Large countable ordinal

In mathematics, the Feferman–Schütte ordinal (Γ_{0}) is a large countable ordinal.
It is the proof-theoretic ordinal of several mathematical theories, such as arithmetical transfinite recursion.
It is named after Solomon Feferman and Kurt Schütte, the former of whom suggested the name Γ_{0}.

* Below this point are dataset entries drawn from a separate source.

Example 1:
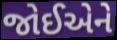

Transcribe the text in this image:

જોઈએને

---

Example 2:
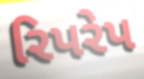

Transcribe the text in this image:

રિપરેપ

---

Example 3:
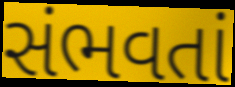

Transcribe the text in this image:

સંભવતાં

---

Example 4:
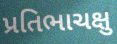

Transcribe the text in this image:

પ્રતિભાચક્ષુ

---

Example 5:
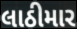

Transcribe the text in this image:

લાઠીમાર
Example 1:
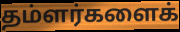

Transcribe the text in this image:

தம்ளர்களைக்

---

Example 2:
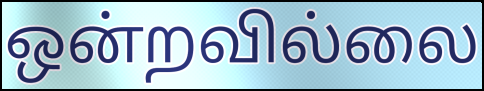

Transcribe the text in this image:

ஒன்றவில்லை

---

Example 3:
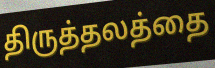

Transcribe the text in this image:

திருத்தலத்தை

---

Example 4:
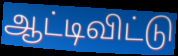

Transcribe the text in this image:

ஆட்டிவிட்டு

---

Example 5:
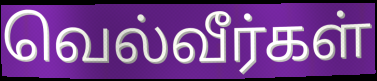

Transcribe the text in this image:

வெல்வீர்கள்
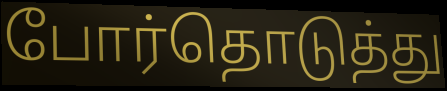
போர்தொடுத்து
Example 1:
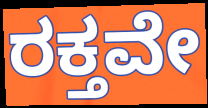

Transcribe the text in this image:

ರಕ್ತವೇ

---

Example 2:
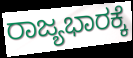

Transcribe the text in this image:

ರಾಜ್ಯಭಾರಕ್ಕೆ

There is no standard notation for ordinals beyond the Feferman–Schütte ordinal. There are several ways of representing the Feferman–Schütte ordinal, some of which use ordinal collapsing functions: $\psi(\Omega^\Omega)$, $\theta(\Omega)$, or $\varphi(1,0,0)$.

==Definition==
The Feferman–Schütte ordinal can be defined as the smallest ordinal that cannot be obtained by starting with 0 and using the operations of ordinal addition and the binary Veblen functions φ_{α}(β) = φ(α,β). That is, it is the smallest α such that φ_{α}(0) = α.
$\Gamma_0 = \sup \{ 0, \, 1=\varphi (0,0), \, \varepsilon_0=\varphi (\varphi (0,0), 0), \, \varphi (\varphi (\varphi (0,0), 0), 0), \, \varphi (\varphi (\varphi (\varphi (0,0), 0), 0), 0), \ldots \}$.

==Properties==

This ordinal is sometimes said to be the first impredicative ordinal, though this is controversial, partly because there is no generally accepted precise definition of "predicative". Sometimes an ordinal is said to be predicative if it is less than Γ_{0}.

Any recursive path ordering whose function symbols are well-founded with order type less than that of Γ_{0} itself has order type less than Γ_{0}.